ISO/IEC TR 29110-5-6-2: Very Small Entities — Software Engineering Deployment Package

Practical software engineering guidance for VSEs based on ISO/IEC 29110 profiles

ISO/IEC TR 29110-5-6-2 provides a Deployment Package for software engineering within the VSE framework. It builds upon the Entry Profile (5-1-4) by adding deeper guidance on software-specific technical practices while maintaining the lightweight, outcome-oriented approach that makes 29110 accessible to small teams.

Think of 5-6-2 as the “how” to complement the Entry Profile’s “what.” Where 5-1-4 defines what work products to create, 5-6-2 provides concrete techniques for creating them — from use case modeling to test-driven development.

Software Engineering Practices in the Deployment Package

The Deployment Package organizes software engineering practices into three categories: requirements engineering, design and construction, and verification and validation. Each category includes recommended techniques, expected work products, and tailoring guidance for different project types.

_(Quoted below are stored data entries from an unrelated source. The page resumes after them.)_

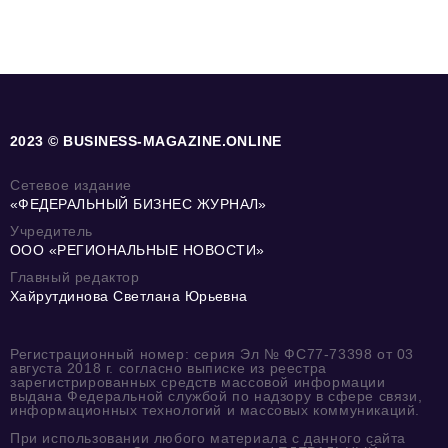
2023 © BUSINESS-MAGAZINE.ONLINE
Сетевое издание
«ФЕДЕРАЛЬНЫЙ БИЗНЕС ЖУРНАЛ»
Учредитель
ООО «РЕГИОНАЛЬНЫЕ НОВОСТИ»
Главный редактор
Хайрутдинова Светлана Юрьевна
Регистрационный номер: серия Эл № ФС77-73398 от 03
августа 2018 г. согласно выписке из реестра
зарегистрированных средств массовой информации
выдана Федеральной службой по надзору в сфере связи,
информационных технологий и массовых коммуникаций.
При использовании любого материала с данного сайта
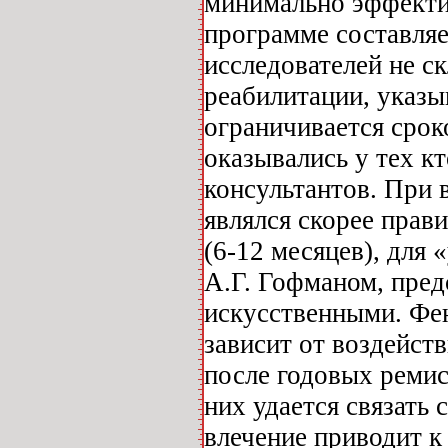
минимально эффекти
программе составляе
исследователей не с
реабилитации, указы
ограничивается срок
оказывались у тех кт
консультантов. При
являлся скорее прав
(6-12 месяцев), для 
А.Г. Гофманом, пред
искусственными. Фен
зависит от воздейст
после годовых ремис
них удается связать 
влечение приводит к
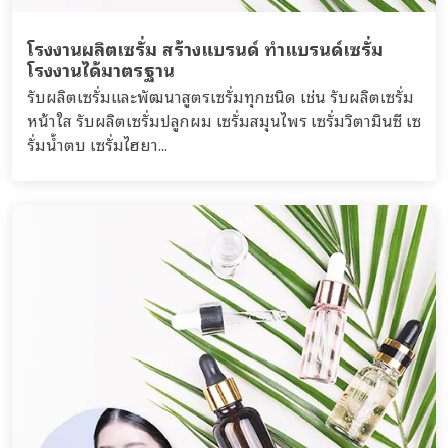
โรงงานผลิตเซรั่ม สร้างแบรนด์ ทำแบรนด์เซรั่ม
โรงงานได้มาตรฐาน
รับผลิตเซรั่มและพัฒนาสูตรเซรั่มทุกชนิด เช่น รับผลิตเซรั่ม
หน้าใส รับผลิตเซรั่มปลูกผม เซรั่มสมุนไพร เซรั่มวิตามินซี เซ
รั่มน้ำตบ เซรั่มไฮยา...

Practice Category Recommended Techniques Work Products When to Tailor
Requirements Engineering User stories, use cases, acceptance criteria (Gherkin), requirements prioritization (MoSCoW) Product Backlog, Software Requirements Specification, Use Case Diagram Internal tools → user stories only; safety-critical → full SRS with traceability
Design & Construction Modular design, API-first, coding standards, continuous integration, refactoring Software Architecture Document, Source Code, Coding Standards Document Prototype → minimal design documentation; long-lived product → architecture records (ADRs)
Verification & Validation Unit testing, integration testing, system testing, acceptance testing, static analysis, peer review Test Plan, Test Cases, Test Report, Code Review Checklist Low-risk → automated unit tests + manual acceptance; high-risk → full test matrix + independent review
A common pitfall for VSEs is treating testing as a phase rather than an activity. When testing is scheduled as a phase at the end of development, teams inevitably run out of time and ship untested software. The Deployment Package emphasizes that testing activities must run in parallel with construction activities.

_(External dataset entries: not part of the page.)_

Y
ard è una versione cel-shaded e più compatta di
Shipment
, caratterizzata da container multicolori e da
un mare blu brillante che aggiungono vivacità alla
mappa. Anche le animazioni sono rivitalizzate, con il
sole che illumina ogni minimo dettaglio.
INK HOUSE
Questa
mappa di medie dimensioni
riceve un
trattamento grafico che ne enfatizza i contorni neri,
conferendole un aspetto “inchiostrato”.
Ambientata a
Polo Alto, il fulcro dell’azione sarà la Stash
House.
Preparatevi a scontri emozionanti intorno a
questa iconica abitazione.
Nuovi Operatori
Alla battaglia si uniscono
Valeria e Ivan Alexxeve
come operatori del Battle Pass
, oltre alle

Engineering Insights: Technical Debt Management for Small Teams

VSEs operate under constant resource pressure and frequently take on technical debt to meet deadlines. The Deployment Package addresses this reality not by forbidding technical debt — which would be unrealistic — but by providing a technical debt register template. Each debt item is recorded with its estimated remediation effort and business impact. The Project Manager reviews the register during each planning cycle and allocates a fixed percentage of capacity (typically 15-20%) to debt reduction.

A second key insight is the definition of done (DoD) pattern. The Deployment Package provides a sample DoD checklist: code reviewed, unit tests passing (80%+ coverage), integration tests passing, static analysis clean, documentation updated, and acceptance criteria met. Each VSE adapts the DoD to their context and reviews it at the start of each iteration.

Selecting the Right Software Lifecycle Model

The Deployment Package does not prescribe a specific lifecycle model. Instead, it provides decision criteria: for well-understood requirements with stable technology, a sequential approach works; for exploratory projects with high uncertainty, iterative/incremental or Agile approaches are recommended. The key is that whatever model is chosen, the work products defined in 5-6-2 must be adapted to fit that model.

A 4-person team developing a SaaS analytics platform adopted the Deployment Package’s test-first approach. By writing acceptance tests before implementation, they reduced the bug-fix cycle from an average of 3 days (finding bugs during manual QA) to 4 hours (finding bugs during automated test execution). The upfront investment in test automation paid for itself within the first two sprints.

FAQs

Q: What is the difference between 5-1-4 (Entry) and 5-6-2 (Software Engineering)?
A: 5-1-4 defines the minimal set of processes and work products for a VSE to function. 5-6-2 provides richer, software-specific guidance on how to perform those processes effectively. Think of 5-1-4 as the baseline and 5-6-2 as the enhancement.
Q: Does 5-6-2 support Agile development?
A: Yes, strongly. The Deployment Package includes specific mapping between its processes and Scrum, Kanban, and XP practices. The work products map naturally to Agile artifacts: Product Backlog, Sprint Backlog, Definition of Done, and burndown charts.
Q: Is code review mandatory in the Deployment Package?
A: Peer review is mandatory in the Verification & Validation category, but the form is flexible. It can be pair programming (real-time review), pull request review (asynchronous), or formal inspection. The minimum requirement is that every code change is reviewed by at least one person other than the author.
Q: How do I demonstrate compliance with 5-6-2?
A: Compliance is demonstrated through evidence of performing the defined practices. Key evidence includes: a maintained Product Backlog or SRS, test results (automated or manual), code review records, and iteration review minutes. The Deployment Package includes compliance checklists for self-assessment.